EXERCISE OBJECTIVE -
Give the lines again exactly, from the one holding "text_box [11, 1058, 207, 1125]" to the last line of the listing below, both ends included and nothing added.

EXERCISE INPUT -

_____

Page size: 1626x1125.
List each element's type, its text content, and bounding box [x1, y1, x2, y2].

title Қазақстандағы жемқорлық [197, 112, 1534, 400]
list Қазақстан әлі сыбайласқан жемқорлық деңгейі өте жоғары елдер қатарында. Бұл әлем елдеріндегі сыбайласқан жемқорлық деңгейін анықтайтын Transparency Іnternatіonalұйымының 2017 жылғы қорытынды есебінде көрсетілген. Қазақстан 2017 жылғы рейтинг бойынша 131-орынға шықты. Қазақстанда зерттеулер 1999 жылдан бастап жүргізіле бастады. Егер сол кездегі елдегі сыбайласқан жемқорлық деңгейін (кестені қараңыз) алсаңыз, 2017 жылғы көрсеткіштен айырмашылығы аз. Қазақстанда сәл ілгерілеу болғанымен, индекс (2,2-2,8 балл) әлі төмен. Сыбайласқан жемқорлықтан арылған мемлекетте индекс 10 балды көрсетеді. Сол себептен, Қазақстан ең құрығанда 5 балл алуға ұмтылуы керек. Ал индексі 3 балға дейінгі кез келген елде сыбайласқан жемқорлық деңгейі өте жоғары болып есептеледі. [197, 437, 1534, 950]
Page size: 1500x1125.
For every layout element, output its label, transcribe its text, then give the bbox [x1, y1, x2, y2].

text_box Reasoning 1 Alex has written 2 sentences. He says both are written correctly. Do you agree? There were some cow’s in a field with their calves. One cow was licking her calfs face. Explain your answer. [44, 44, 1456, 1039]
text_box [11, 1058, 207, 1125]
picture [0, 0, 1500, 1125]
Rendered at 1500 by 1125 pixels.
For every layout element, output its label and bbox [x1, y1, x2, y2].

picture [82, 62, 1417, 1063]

_____

REPLY TO THE TASK -
text_box [11, 1058, 207, 1125]
picture [0, 0, 1500, 1125]
Rendered at 1500 by 1125 pixels.
For every layout element, output its label and bbox [x1, y1, x2, y2].

picture [82, 62, 1417, 1063]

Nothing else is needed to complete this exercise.